• _Extracto proporcionado_
====
Hasta ahora reproducimos la ética de la argumentación de Hoppe, de modo que tuviéramos un criterio objetivo para diferenciar entre acciones justas e injustas; siguiendo a Bastiat concluimos que ningún criterio de eficiencia económica podría justificar el extender el cobro de impuestos, por ser esta una acción contraria a la ética y principios libertarios. ¿Eso es todo? Evidentemente no. Todavía nos queda un punto por tratar, a saber: el cómo se puede aprovechar la presente situación para formular una estrategia que vaya acorde a las ideas de la libertad.
Seamos claros, la informalidad, tal y como la conocemos ahora, no es del todo color rosa. Uno de los más grandes efectos de la informalidad son los vendedores ambulantes, es decir, personas de escasos recursos que se ven forzados a proveer bienes y servicios que no poseen un establecimiento fijo, es decir que se asientan sobre los espacios “públicos” o, en su defecto, que realizan sus operaciones sobre la propiedad de alguien más. Esto inevitablemente lleva a un conflicto de intereses: El vendedor quiere vender, digamos, en la plaza principal pero los demás visitantes no le quieren precisamente ahí. Esta tragedia de los bienes comunes se resolvería con la existencia de títulos de propiedad privada para dichos espacios, de modo que sea el propietario quien tenga la última palabra sobre si el vendedor, o cualquier otra persona, tiene el permiso para ingresar y realizar cualquier otra actividad. Mientras, volviendo a nuestro caso específico, vemos vendedores ambulantes en calles, plazas o terrenos circundantes a otros mercados ya establecidos. Esto es una consecuencia de la acción estatal, pues la misma existencia de los bienes comunes lleva a estas discordancias y que, en última instancia, se llegan a resolver mediante la coacción y la arbitrariedad.
====
• _Datos proporcionados_

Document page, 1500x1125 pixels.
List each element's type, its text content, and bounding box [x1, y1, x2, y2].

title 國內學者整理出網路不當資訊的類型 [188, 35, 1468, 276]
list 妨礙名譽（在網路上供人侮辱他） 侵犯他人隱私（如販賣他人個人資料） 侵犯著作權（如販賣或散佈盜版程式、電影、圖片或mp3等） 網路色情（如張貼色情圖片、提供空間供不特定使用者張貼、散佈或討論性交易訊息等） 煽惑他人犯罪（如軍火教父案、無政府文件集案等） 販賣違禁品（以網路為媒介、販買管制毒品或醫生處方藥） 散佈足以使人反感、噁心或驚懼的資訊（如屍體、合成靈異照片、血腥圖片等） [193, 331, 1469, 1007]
====
• _Qué se pide_
(a) Según el extracto sobre la informalidad, ¿en qué lugares se ven vendedores ambulantes en el caso específico que trata? Nómbralos todos.
(b) Contesta estas preguntas sobre el extracto:
(i) ¿De quién es la ética de la argumentación que se reprodujo?
(ii) ¿A quién se sigue para concluir que ningún criterio de eficiencia económica podría justificar extender el cobro de impuestos?
(iii) ¿Qué resolvería la tragedia de los bienes comunes?
Responde basándote solo en el extracto.

• _Lista de soluciones_
(a) Calles; plazas; terrenos circundantes a otros mercados ya establecidos.

(b)
(i) De Hoppe.
(ii) A Bastiat.
(iii) La existencia de títulos de propiedad privada para dichos espacios.